I have a data set which shows me whether a person accepted a training course, declined the course or there has been no response to it.
Within this dataset, amongst others, I have columns such as:
* Unique person ID
* Unique training course ID
* Course status (accepted, declined, pending)
* City (that they're based in)
* Age Range
* Profession (grouped by categories)
The analysis I'm trying to do is to understand where we have the best and worst rates of people accepting the courses, and then will look to do further analysis on why this might be and how to improve this.
To do the analysis, I've essentially created a bunch of pivot tables in Excel that show my data in various ways: e.g accepted course % by age range, accepted course % by city, accepted course % by city AND age range (to see something like was there a higher rate for 18-24 year olds in LA vs New York).
I have a two part questions:
1) Is there a more efficient/better way to do this?
2) Now that I have got a list of %'s, split by different variables, how can I show if these are of any significance.
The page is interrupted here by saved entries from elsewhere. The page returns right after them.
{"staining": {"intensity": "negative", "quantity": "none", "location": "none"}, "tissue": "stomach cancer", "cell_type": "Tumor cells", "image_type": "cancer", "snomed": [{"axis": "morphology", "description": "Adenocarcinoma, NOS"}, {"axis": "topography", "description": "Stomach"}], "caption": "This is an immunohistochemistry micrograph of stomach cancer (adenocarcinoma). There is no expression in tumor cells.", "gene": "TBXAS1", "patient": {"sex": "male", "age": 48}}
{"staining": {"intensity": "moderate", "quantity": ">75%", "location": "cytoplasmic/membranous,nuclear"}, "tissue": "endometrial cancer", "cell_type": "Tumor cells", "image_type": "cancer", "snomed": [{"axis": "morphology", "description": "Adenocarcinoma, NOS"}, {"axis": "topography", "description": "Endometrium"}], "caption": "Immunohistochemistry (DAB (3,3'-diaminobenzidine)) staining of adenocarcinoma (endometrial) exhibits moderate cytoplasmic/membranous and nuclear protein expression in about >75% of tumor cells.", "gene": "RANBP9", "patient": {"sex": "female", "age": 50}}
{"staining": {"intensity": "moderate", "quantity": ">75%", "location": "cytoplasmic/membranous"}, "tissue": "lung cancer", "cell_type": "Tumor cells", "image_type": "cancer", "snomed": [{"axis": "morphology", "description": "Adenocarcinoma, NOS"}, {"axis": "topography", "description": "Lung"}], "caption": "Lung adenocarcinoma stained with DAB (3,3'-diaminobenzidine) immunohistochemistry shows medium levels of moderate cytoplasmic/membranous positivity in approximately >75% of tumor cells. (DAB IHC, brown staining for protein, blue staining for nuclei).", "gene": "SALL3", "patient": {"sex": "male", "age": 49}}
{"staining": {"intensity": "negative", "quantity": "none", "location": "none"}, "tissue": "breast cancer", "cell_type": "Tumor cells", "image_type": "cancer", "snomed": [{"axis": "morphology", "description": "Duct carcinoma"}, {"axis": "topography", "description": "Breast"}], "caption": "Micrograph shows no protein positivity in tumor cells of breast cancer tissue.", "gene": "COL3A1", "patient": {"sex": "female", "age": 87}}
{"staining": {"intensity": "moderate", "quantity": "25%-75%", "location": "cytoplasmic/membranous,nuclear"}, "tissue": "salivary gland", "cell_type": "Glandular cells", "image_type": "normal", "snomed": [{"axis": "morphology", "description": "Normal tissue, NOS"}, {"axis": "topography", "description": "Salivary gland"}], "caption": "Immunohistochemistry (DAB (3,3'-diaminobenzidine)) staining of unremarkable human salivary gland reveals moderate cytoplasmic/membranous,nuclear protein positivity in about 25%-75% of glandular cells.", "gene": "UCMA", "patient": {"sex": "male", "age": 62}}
The %s will vary based on sample sizes for each of the individual cuts and I could have a higher % for one cut simply by the fact that the sample size is so small and so individuals skew the % a lot, so it could be that this is not statistical significant.
My total sample size is of around 2k rows in Excel, but this gets smaller based on certain cuts I do.
Any thoughts/advice on how to take process to the next part of this would be very helpful.
Thank you all